Say this is part of a recipe:

1T baking powder
1/2T baking soda

Does that *T* mean teaspoon or tablespoon?

Thanks in advance.


----------



## Innocuous Lemon (Apr 29, 2019)

it means buy a better recipe book

but some stupid places use upper case T for tablespoon, and lower case t for teaspoon. but some mean the other. so who knows.


----------



## riffwraith (Dec 19, 2014)

Thanks.

Not from a book - recipe was given to me over FBook by a friend of a friend.


----------



## brianshaw (Dec 18, 2010)

Standard convention when not spelling out Tablespoon or abbreviating as Tbsp or tbsp is “T”

teaspoon is tsp or “t”

I’ve never seen it written the other way. In old handwritten or transcribed recipes, though, a tablespoon could be a soup spoon or a serving spoon.

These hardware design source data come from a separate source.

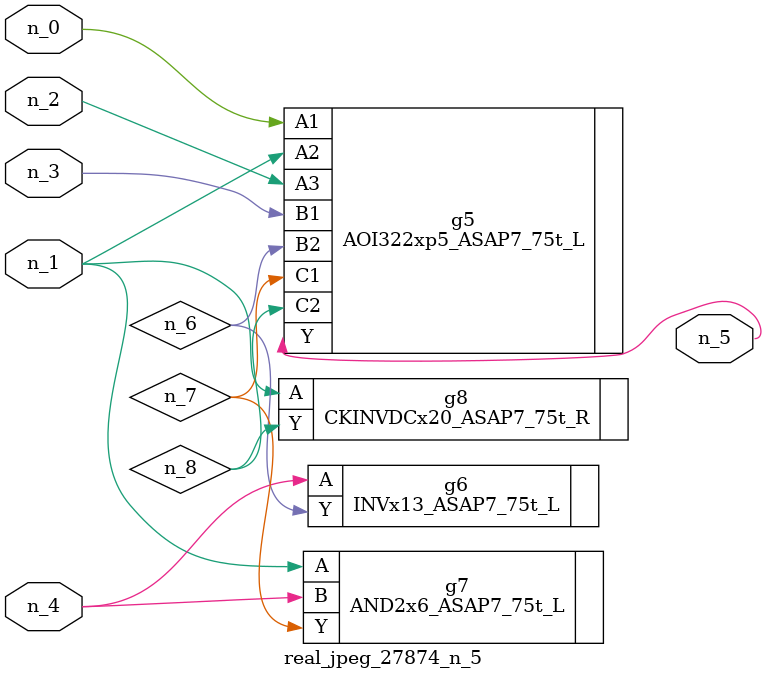
<source format=v>
module real_jpeg_27874_n_5 (n_4, n_0, n_1, n_2, n_3, n_5);

input n_4;
input n_0;
input n_1;
input n_2;
input n_3;

output n_5;

wire n_8;
wire n_6;
wire n_7;

AOI322xp5_ASAP7_75t_L g5 ( 
.A1(n_0),
.A2(n_1),
.A3(n_2),
.B1(n_3),
.B2(n_6),
.C1(n_7),
.C2(n_8),
.Y(n_5)
);

AND2x6_ASAP7_75t_L g7 ( 
.A(n_1),
.B(n_4),
.Y(n_7)
);

CKINVDCx20_ASAP7_75t_R g8 ( 
.A(n_1),
.Y(n_8)
);

INVx13_ASAP7_75t_L g6 ( 
.A(n_4),
.Y(n_6)
);


endmodule
</source>
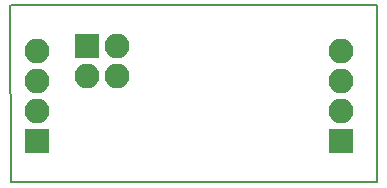
<source format=gbs>
G04 #@! TF.GenerationSoftware,KiCad,Pcbnew,(5.0.0-dirty)*
G04 #@! TF.CreationDate,2020-07-10T19:56:49+09:00*
G04 #@! TF.ProjectId,fake-fan-mk2,66616B652D66616E2D6D6B322E6B6963,rev?*
G04 #@! TF.SameCoordinates,Original*
G04 #@! TF.FileFunction,Soldermask,Bot*
G04 #@! TF.FilePolarity,Negative*
%FSLAX46Y46*%
G04 Gerber Fmt 4.6, Leading zero omitted, Abs format (unit mm)*
G04 Created by KiCad (PCBNEW (5.0.0-dirty)) date 07/10/20 19:56:49*
%MOMM*%
%LPD*%
G01*
G04 APERTURE LIST*
%ADD10C,0.200000*%
%ADD11O,2.100000X2.100000*%
%ADD12R,2.100000X2.100000*%
G04 APERTURE END LIST*
D10*
X14500000Y-29500000D02*
X14478000Y-14500000D01*
X45500000Y-29500000D02*
X14500000Y-29500000D01*
X45500000Y-14500000D02*
X45500000Y-29500000D01*
X14500000Y-14500000D02*
X45500000Y-14500000D01*
D11*
G04 #@! TO.C,J1*
X16750000Y-18380000D03*
X16750000Y-20920000D03*
X16750000Y-23460000D03*
D12*
X16750000Y-26000000D03*
G04 #@! TD*
G04 #@! TO.C,J2*
X42500000Y-26000000D03*
D11*
X42500000Y-23460000D03*
X42500000Y-20920000D03*
X42500000Y-18380000D03*
G04 #@! TD*
D12*
G04 #@! TO.C,J3*
X21000000Y-18000000D03*
D11*
X23540000Y-18000000D03*
X21000000Y-20540000D03*
X23540000Y-20540000D03*
G04 #@! TD*
M02*

</source>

And a “teacupful”...


----------



## riffwraith (Dec 19, 2014)

Thanks.

Now that I look at the recipe closer, I do see some lower t and upper T.

Cheers.


----------



## kokopuffs (Aug 4, 2000)

From my experience:
T=tbsp
t=tsp


----------



## mrsakitchen (Sep 14, 2020)

Although I have not seen just the letter to tell the amount, I would think upper case T is tablespoon just because the tablespoon is bigger.. maybe like Innocuous Lemon says, buy better recipe book :emoji_sweat_smile:


----------